*** MATERIAL PROVIDED

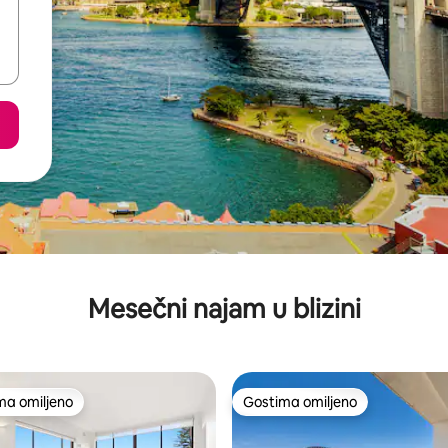
Mesečni najam u blizini
ma omiljeno
Gostima omiljeno
niji među gostima omiljenim
Gostima omiljeno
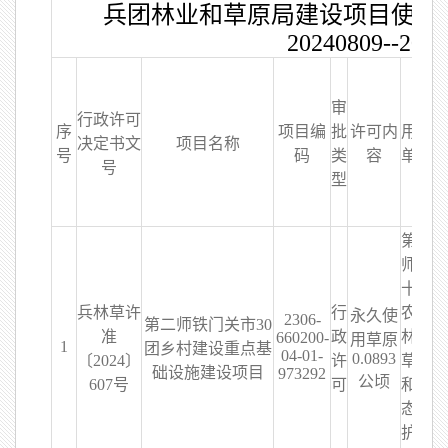
兵团林业和草原局建设项目使用
20240809--202
审
行政许可
序
项目编
批
许可内
用地
决定书文
项目名称
号
码
类
容
单位
号
型
第二
师三
十团
兵林草许
行
农业
永久使
2306-
第二师铁门关市30
准
政
林业
660200-
用草原
1
团乡村建设重点基
04-01-
0.0893
〔2024〕
许
草原
础设施建设项目
973292
公顷
607号
可
和生
态保
护中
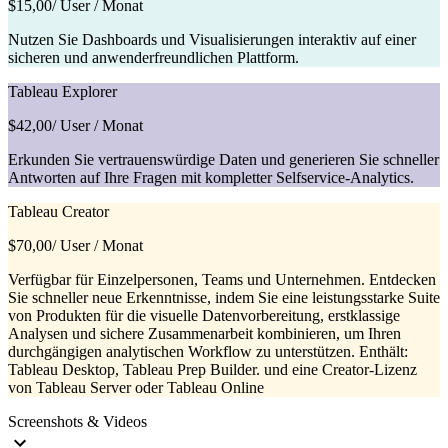
$15,00
/ User / Monat
Nutzen Sie Dashboards und Visualisierungen interaktiv auf einer
sicheren und anwenderfreundlichen Plattform.
Tableau Explorer
$42,00
/ User / Monat
Erkunden Sie vertrauenswürdige Daten und generieren Sie schneller
Antworten auf Ihre Fragen mit kompletter Selfservice-Analytics.
Tableau Creator
$70,00
/ User / Monat
Verfügbar für Einzelpersonen, Teams und Unternehmen. Entdecken
Sie schneller neue Erkenntnisse, indem Sie eine leistungsstarke Suite
von Produkten für die visuelle Datenvorbereitung, erstklassige
Analysen und sichere Zusammenarbeit kombinieren, um Ihren
durchgängigen analytischen Workflow zu unterstützen. Enthält:
Tableau Desktop, Tableau Prep Builder. und eine Creator-Lizenz
von Tableau Server oder Tableau Online
Screenshots & Videos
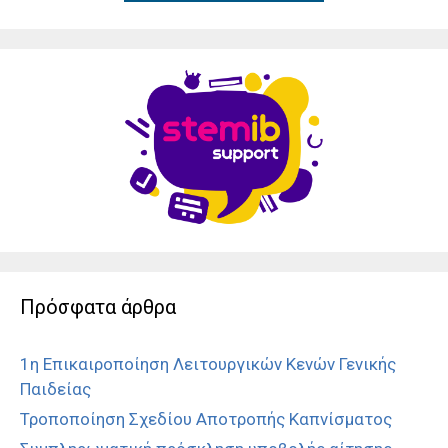
Πρόσφατα άρθρα
1η Επικαιροποίηση Λειτουργικών Κενών Γενικής
Παιδείας
Τροποποίηση Σχεδίου Αποτροπής Καπνίσματος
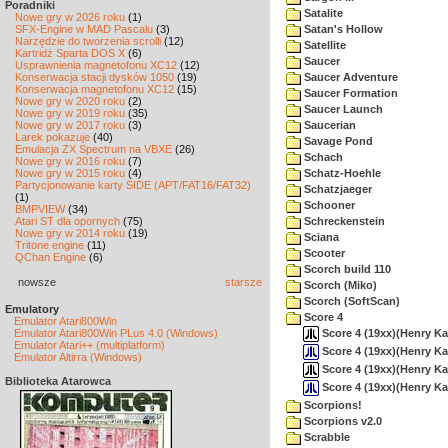
Poradniki
Satalite
Nowe gry w 2026 roku
(1)
SFX-Engine w MAD Pascalu
(3)
Satan's Hollow
Narzędzie do tworzenia scrolli
(12)
Satellite
Kartridż Sparta DOS X
(6)
Saucer
Usprawnienia magnetofonu XC12
(12)
Konserwacja stacji dysków 1050
(19)
Saucer Adventure
Konserwacja magnetofonu XC12
(15)
Saucer Formation
Nowe gry w 2020 roku
(2)
Saucer Launch
Nowe gry w 2019 roku
(35)
Nowe gry w 2017 roku
(3)
Saucerian
Larek pokazuje
(40)
Savage Pond
Emulacja ZX Spectrum na VBXE
(26)
Schach
Nowe gry w 2016 roku
(7)
Nowe gry w 2015 roku
(4)
Schatz-Hoehle
Partycjonowanie karty SIDE (APT/FAT16/FAT32)
Schatzjaeger
(1)
Schooner
BMPVIEW
(34)
Atari ST dla opornych
(75)
Schreckenstein
Nowe gry w 2014 roku
(19)
Sciana
Tritone engine
(11)
Scooter
QChan Engine
(6)
Scorch build 110
nowsze
starsze
Scorch (Miko)
Scorch (SoftScan)
Emulatory
Score 4
Emulator Atari800Win
Score 4 (19xx)(Henry Kat
Emulator Atari800Win PLus 4.0 (Windows)
Emulator Atari++ (multiplatform)
Score 4 (19xx)(Henry Ka
Emulator Altirra (Windows)
Score 4 (19xx)(Henry Kat
Biblioteka Atarowca
Score 4 (19xx)(Henry Ka
Scorpions!
Scorpions v2.0
Scrabble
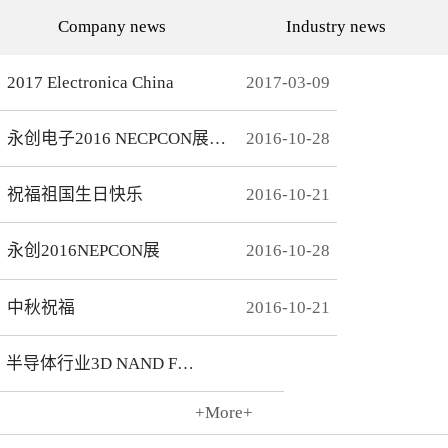
代的发展而发展，从空调行
通环境，还有助于城市建设
Company news
Industry news
业的MCU自动烧录器到机顶
和经济发展，轨道交通是我
盒/电视的EMMC处理方
国近年来大力发展的重点项
案，每一个行业的变革，都
目。为实现城市轨道交通列
有永创人的鼎力配合。从稳
车运行的安全、可靠、准
2017 Electronica China
2017
-
03
-
09
定和效率上下功夫，兼容
点、高密度和高效率，列车
广、支持速度快，已经成为
运营的集中统一指挥、行车
永创烧录器的品牌附加
调度自动化和列车运行自动
永创电子2016 NECPCON展后新闻
2016
-
10
-
28
值。 家用电器的发展从标
化，城市轨道交通系统必须
清到高清，再到如今的形形
配合专用的完整的独立的通
色色的兼具网络功能的智能
信系统。在速度与安全的道
机顶盒。它的每一次提升与
路上，轨道交通通讯，智能
祝福祖国生日快乐
2016
-
10
-
21
换代，无不与芯片的更新换
UPS电源，工控系统等都需
代息息相关。标清的
要强而有力的芯片支持，而
norflash到高清的
这些全方位的轨道交通系统
永创2016NEPCON展
2016
-
10
-
28
NANDFLASH，再到如今的
是一个种类繁多技术先进的
EMMC，存储IC的发展为机
系统，包含了各种控制、传
顶盒的行业发展提供足够的
输程序，永创电子针对轨道
存储可能，也为智慧系统夯
交通开发的芯片烧录器，支
中秋祝福
2016
-
10
-
21
实了平台基础。永创烧录器
持MCU、FLASH、EMMC
从标清时代开始，就从速度
芯片类型及所有型号，烧录
和稳定上下功夫，如今的产
方式灵活多变，为繁杂的轨
半导体行业3D NAND Flash
品更是完美兼容Flash与
道交通系统提供了专业的、
EMMC，与海思、
安全的、快捷的芯片烧录。
Amlogic、Realtek、
+More+
Broadcomm等机顶盒方案商
2016
-
10
-
21
一起，紧密配合，为机顶盒
的烧写提供最优最完善的解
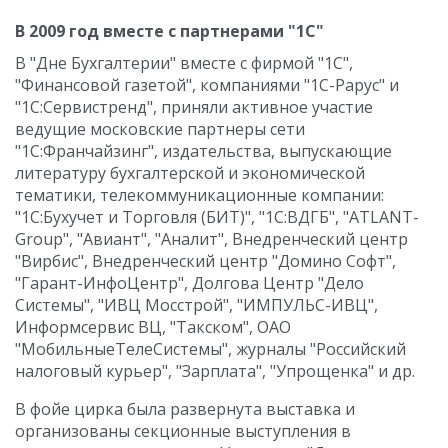
В 2009 год вместе с партнерами "1С"
В "Дне Бухгалтерии" вместе с фирмой "1С",
"Финансовой газетой", компаниями "1С-Рарус" и
"1С:Сервистренд", приняли активное участие
ведущие московские партнеры сети
"1С:Франчайзинг", издательства, выпускающие
литературу бухгалтерской и экономической
тематики, телекоммуникационные компании:
"1С:Бухучет и Торговля (БИТ)", "1С:ВДГБ", "ATLANT-
Group", "Авиант", "Аналит", Внедренческий центр
"Вирбис", Внедренческий центр "Домино Софт",
"Гарант-ИнфоЦентр", Долгова Центр "Дело
Системы", "ИВЦ Мосстрой", "ИМПУЛЬС-ИВЦ",
Информсервис ВЦ, "Такском", ОАО
"МобильныеТелеСистемы", журналы "Российский
налоговый курьер", "Зарплата", "Упрощенка" и др.
В фойе цирка была развернута выставка и
организованы секционные выступления в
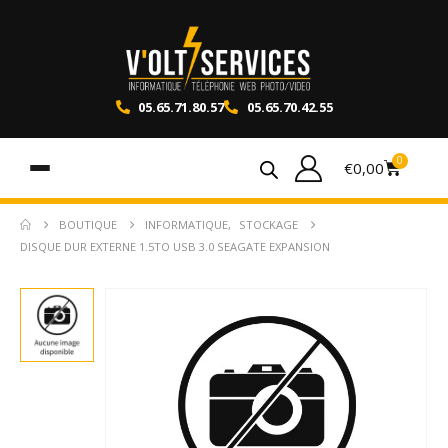
05.65.71.80.57
05.65.70.42.55
0
€
0,00
BOUTIQUE
INFORMATIQUE
,
STOCKAGE
DISQUE DUR EXTERNE 1.5TO USB 3.0 SEAGATE EXPANSION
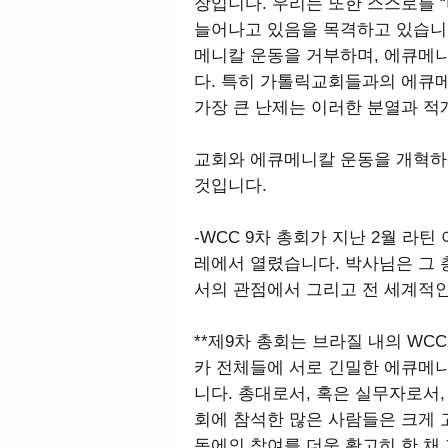
장입니다. 우리는 또한 스스로를 
늘어나고 있음을 목격하고 있습니다
메니칼 운동을 거부하며, 에큐메
다. 특히 가톨릭교회들과의 에큐
가장 큰 난제는 이러한 분열과 적
교회와 에큐메니칼 운동을 개혁하
것입니다.
-WCC 9차 총회가 지난 2월 
레에서 열렸습니다. 박사님은 그
서의 관점에서 그리고 전 세계적
**제9차 총회는 브라질 내의 WC
카 전체들에 서로 긴밀한 에큐메니
니다. 총대로서, 혹은 실무자로서
회에 참석한 많은 사람들은 크게
동에의 참여를 더욱 확고히 한 채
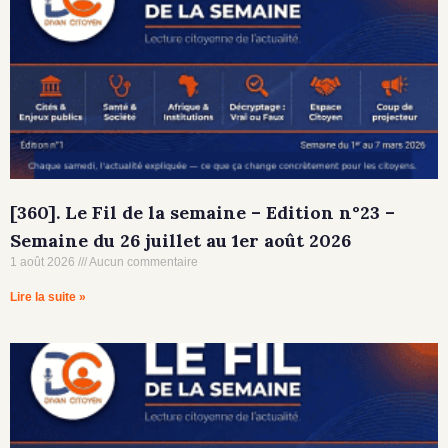
[360]. Le Fil de la semaine – Edition n°23 –
Semaine du 26 juillet au 1er août 2026
1 août 2026
Aucun commentaire
Lire la suite »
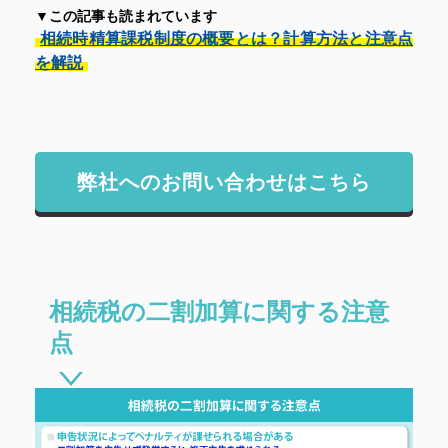
▼この記事も読まれています
相続時精算課税制度の概要とは？計算方法と注意点
を解説
弊社へのお問い合わせはこちら
相続税の二割加算に関する注意
点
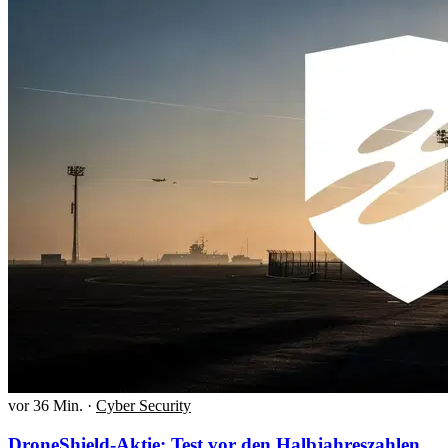
vor 36 Min.
·
Cyber Security
DroneShield-Aktie: Test vor den Halbjahreszahlen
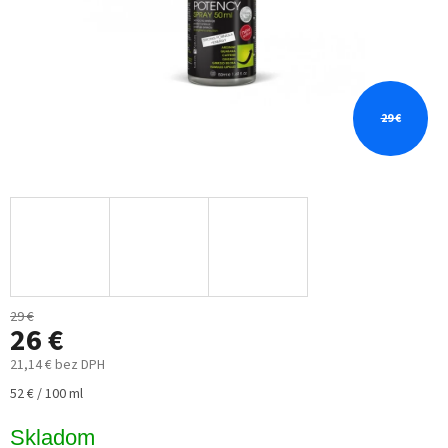
29 €
29 €
26 €
21,14 € bez DPH
Jednotková
52 € / 100 ml
cena:
Skladom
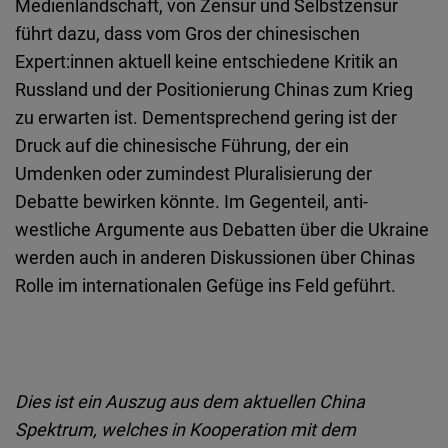
Medienlandschaft, von Zensur und Selbstzensur
führt dazu, dass vom Gros der chinesischen
Expert:innen aktuell keine entschiedene Kritik an
Russland und der Positionierung Chinas zum Krieg
zu erwarten ist. Dementsprechend gering ist der
Druck auf die chinesische Führung, der ein
Umdenken oder zumindest Pluralisierung der
Debatte bewirken könnte. Im Gegenteil, anti-
westliche Argumente aus Debatten über die Ukraine
werden auch in anderen Diskussionen über Chinas
Rolle im internationalen Gefüge ins Feld geführt.
Dies ist ein Auszug aus dem aktuellen China
Spektrum, welches in Kooperation mit dem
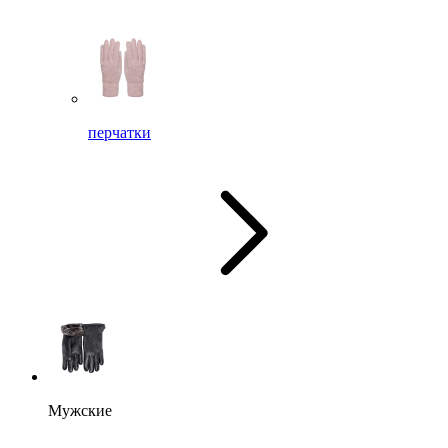
перчатки
Мужские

******

## WORK INSTRUCTION
Turn the lines of the records from the line with "vor 36 Min." through the end of the records into a Markdown table with the columns Row and Text. Omit blank lines and pictures.

## RESPONSE TO THIS TASK
| Row | Text |
|---|---|
| 1 | vor 36 Min. |
| 2 | · |
| 3 | Cyber Security |
| 4 | DroneShield-Aktie: Test vor den Halbjahreszahlen |
| 5 | 29 € |
| 6 | 29 € |
| 7 | 26 € |
| 8 | 21,14 € bez DPH |
| 9 | Jednotková |
| 10 | 52 € / 100 ml |
| 11 | cena: |
| 12 | Skladom |
| 13 | Medienlandschaft, von Zensur und Selbstzensur |
| 14 | führt dazu, dass vom Gros der chinesischen |
| 15 | Expert:innen aktuell keine entschiedene Kritik an |
| 16 | Russland und der Positionierung Chinas zum Krieg |
| 17 | zu erwarten ist. Dementsprechend gering ist der |
| 18 | Druck auf die chinesische Führung, der ein |
| 19 | Umdenken oder zumindest Pluralisierung der |
| 20 | Debatte bewirken könnte. Im Gegenteil, anti- |
| 21 | westliche Argumente aus Debatten über die Ukraine |
| 22 | werden auch in anderen Diskussionen über Chinas |
| 23 | Rolle im internationalen Gefüge ins Feld geführt. |
| 24 | Dies ist ein Auszug aus dem aktuellen China |
| 25 | Spektrum, welches in Kooperation mit dem |
| 26 | перчатки |
| 27 | Мужские |